Marry me, marry me, marry me.
The words seemed to echo, double, reverberate in her mind. I’m going to faint, she thought. Surely this was impossible. Of all the things she’d experienced in her life so far, a proposal from a viscount who was a virtual stranger shouldn’t be the one thing that caused it.
He stepped closer to her.
She couldn’t disguise a reflexive flinch.
The ramifications swarmed her mind like bees. She would be Lady Prescott.
Lady
. She would have endless funds at her disposal, a carriage, servants, fine clothing, an allowance. She would forever be a part of the family tree of this ancient title; likely her portrait would be made and would hang over the mantel of his town house, or one of their country homes, Prescott wearing a self-satisfied expression, his hand resting on her shoulder, their gangly children leaning against his knees. She might even be able to persuade him to use his influence politically, to forever abolish child labor.
No more living in a rickety, thumping building. No more living hand to mouth, from day to day.
No more freedom, and no more excitement, and no passion, and no love.
And the only price for immediate comfort and safety was to lie in bed next to this man, and to submit to being touched by him, and to touching him, for the rest of her days.
To bear his heirs.
To marry this stranger with whom she’d primarily shared flattery and witticisms about the king’s many indiscretions. She scarcely knew him. He of a certainty knew her not at all.
She could hear her own swift panicky breathing now.
One man might have offered her comfort and the shelter of his arms in which to weep.
This man offered her forever.
And if Prescott had asked a month ago . . . If he’d asked the day before she’d encountered Jonathan Redmond at midnight outside the Duke of Greyfolk’s house . . .

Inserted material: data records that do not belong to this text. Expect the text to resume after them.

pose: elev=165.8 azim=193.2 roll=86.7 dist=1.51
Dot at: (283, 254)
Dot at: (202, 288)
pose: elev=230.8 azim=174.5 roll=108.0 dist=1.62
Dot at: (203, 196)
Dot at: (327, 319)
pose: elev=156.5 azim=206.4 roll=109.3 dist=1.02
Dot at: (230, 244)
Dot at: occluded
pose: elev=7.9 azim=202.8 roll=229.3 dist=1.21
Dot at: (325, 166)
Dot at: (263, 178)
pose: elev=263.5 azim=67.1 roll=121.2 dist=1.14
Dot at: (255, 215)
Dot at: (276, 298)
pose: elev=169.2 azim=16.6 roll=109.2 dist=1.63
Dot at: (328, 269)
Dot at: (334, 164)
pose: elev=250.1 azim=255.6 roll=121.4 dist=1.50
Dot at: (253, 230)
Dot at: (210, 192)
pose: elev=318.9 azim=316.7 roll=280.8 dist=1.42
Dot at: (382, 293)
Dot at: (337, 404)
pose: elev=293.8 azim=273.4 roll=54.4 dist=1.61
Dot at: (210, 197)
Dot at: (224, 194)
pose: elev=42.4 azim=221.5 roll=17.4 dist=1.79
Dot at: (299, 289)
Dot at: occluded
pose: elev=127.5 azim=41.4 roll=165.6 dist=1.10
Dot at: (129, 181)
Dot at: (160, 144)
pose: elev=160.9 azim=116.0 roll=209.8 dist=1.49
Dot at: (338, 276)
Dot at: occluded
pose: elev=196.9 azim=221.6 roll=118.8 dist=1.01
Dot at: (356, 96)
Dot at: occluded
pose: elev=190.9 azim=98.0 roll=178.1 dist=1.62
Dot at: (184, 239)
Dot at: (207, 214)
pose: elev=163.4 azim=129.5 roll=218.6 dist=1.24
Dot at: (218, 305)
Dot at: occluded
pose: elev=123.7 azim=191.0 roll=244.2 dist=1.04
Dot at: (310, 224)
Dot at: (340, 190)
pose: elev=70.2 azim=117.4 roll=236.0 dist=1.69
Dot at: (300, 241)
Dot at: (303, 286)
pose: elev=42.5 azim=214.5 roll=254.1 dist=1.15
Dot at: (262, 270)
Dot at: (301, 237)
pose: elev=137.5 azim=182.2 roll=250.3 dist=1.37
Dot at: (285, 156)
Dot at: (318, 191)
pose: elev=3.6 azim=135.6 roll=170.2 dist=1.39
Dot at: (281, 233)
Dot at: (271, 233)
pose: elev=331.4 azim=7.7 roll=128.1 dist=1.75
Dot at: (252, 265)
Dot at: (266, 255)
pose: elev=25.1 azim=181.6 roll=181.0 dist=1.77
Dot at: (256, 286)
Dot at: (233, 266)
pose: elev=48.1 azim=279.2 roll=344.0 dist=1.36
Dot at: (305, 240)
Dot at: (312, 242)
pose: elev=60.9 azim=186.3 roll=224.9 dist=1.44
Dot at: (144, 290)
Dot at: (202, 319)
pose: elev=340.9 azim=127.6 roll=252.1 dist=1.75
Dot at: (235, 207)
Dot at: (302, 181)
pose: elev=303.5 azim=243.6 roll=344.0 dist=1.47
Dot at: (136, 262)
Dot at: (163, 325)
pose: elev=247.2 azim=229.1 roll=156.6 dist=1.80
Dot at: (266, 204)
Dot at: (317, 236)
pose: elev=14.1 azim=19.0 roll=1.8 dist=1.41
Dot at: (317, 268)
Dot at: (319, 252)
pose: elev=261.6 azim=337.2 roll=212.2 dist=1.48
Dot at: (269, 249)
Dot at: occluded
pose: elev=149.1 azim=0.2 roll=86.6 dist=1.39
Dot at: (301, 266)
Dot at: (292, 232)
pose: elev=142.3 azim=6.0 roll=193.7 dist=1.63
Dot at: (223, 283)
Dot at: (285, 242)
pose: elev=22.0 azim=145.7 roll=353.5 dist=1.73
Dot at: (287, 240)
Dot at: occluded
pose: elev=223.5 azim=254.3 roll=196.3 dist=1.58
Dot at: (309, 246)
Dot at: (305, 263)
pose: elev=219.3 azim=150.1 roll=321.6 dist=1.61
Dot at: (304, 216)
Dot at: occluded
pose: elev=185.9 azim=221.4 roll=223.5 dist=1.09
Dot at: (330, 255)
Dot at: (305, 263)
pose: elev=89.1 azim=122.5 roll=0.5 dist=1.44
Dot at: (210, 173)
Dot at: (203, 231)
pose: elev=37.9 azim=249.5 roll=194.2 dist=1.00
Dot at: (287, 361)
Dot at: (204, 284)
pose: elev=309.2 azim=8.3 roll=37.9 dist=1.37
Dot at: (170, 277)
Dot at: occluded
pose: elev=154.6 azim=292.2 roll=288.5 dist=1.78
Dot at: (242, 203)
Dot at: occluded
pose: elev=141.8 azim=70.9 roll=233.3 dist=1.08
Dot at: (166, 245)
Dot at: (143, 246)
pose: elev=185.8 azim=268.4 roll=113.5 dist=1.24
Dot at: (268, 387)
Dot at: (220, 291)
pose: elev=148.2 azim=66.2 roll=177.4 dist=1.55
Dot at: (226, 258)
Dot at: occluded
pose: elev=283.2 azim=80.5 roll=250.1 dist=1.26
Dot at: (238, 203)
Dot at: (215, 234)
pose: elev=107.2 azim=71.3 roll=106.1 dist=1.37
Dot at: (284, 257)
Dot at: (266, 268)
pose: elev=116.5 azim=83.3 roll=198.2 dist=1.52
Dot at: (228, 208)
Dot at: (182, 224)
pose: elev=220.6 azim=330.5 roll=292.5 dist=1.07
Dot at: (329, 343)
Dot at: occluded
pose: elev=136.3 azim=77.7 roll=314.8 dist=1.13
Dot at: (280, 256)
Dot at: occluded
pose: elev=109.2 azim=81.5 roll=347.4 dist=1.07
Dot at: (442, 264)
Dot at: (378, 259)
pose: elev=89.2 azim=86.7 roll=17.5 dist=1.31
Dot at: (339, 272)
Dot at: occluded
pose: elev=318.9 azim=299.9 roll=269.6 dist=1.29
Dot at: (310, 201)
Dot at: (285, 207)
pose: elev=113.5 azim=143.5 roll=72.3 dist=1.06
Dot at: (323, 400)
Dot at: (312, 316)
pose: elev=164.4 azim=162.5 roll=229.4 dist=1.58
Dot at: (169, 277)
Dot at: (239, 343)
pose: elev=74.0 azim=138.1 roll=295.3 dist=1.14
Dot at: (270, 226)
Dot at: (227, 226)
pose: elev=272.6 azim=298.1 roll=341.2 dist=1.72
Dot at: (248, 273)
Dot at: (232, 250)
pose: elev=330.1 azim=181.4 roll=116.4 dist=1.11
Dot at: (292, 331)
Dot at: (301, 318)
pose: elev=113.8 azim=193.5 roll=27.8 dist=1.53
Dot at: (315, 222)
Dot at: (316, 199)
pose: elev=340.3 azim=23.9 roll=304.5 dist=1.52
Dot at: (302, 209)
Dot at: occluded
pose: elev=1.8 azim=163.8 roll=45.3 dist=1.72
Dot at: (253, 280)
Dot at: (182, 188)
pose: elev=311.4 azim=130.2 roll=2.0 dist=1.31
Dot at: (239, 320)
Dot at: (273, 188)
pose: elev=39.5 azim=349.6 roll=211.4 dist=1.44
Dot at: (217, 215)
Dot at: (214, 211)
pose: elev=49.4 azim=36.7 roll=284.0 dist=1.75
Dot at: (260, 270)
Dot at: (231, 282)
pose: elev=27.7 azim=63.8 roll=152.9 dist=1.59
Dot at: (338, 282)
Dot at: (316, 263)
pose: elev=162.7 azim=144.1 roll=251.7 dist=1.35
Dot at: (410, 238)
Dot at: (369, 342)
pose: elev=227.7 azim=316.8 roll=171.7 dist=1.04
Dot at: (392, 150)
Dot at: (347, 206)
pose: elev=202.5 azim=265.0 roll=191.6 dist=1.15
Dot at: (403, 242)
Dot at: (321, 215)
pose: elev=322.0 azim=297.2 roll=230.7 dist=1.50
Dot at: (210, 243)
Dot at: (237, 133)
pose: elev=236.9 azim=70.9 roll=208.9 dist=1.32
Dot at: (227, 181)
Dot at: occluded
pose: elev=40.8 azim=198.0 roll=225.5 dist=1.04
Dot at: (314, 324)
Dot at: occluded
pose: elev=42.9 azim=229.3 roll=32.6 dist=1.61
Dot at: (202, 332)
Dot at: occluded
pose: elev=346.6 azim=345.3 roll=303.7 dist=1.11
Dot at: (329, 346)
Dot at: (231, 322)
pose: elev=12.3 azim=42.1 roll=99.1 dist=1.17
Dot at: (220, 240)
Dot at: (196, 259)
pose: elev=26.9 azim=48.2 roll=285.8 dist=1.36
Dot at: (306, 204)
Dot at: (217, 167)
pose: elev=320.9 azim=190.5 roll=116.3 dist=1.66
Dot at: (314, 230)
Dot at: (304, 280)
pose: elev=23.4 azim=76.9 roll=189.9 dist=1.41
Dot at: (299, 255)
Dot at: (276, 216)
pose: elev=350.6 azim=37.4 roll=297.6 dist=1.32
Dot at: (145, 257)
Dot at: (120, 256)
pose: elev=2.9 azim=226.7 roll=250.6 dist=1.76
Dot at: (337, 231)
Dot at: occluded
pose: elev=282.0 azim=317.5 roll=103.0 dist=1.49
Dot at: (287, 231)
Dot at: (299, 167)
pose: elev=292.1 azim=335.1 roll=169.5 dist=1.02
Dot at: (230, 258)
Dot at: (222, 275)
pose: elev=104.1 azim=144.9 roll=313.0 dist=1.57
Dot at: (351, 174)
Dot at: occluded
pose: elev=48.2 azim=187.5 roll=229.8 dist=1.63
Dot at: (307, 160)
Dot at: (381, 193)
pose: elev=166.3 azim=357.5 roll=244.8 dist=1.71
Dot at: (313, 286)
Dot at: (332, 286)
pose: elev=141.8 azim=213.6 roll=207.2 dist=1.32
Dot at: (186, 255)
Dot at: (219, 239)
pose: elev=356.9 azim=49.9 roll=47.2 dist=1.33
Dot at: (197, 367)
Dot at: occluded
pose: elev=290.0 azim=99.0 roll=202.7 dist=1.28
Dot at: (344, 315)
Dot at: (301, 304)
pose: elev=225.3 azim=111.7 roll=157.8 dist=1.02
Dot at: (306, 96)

Ah, but she was a different woman now. One kiss had changed that.
And a ballroom orgasm.
What made Prescott think she was worth it? She longed to ask. What was it about
her,
in particular? She was aware of her beauty, but then, the ton was filled with beautiful women, all of whom seemed to have danced with Jonathan Redmond at that ball. Was it the fantasy of her, that Argosy had described? The desire to win over all the others that every wealthy men seemed to share?
If only her investment in Jonathan and Klaus’s business had paid off by now.
“Lord Prescott.” Her voice trembled. She cleared her throat. “Your offer honors and humbles me. I am quite bowled over and flattered and quite astonished, truly. I beg of you a little time to consider your proposal.”
He exhaled, and his head went back in some surprise. And he was silent, mulling her. Apparently she’d done the unexpected yet again.
“Very well. But bear in mind that I won’t ask again, Miss de Ballesteros. I know I don’t need to explain to you that offering you my name and title truly
is
an honor and not without some risk to my reputation. I shall expect your reply within a month. Surely that is time enough to . . . weigh your other offers.”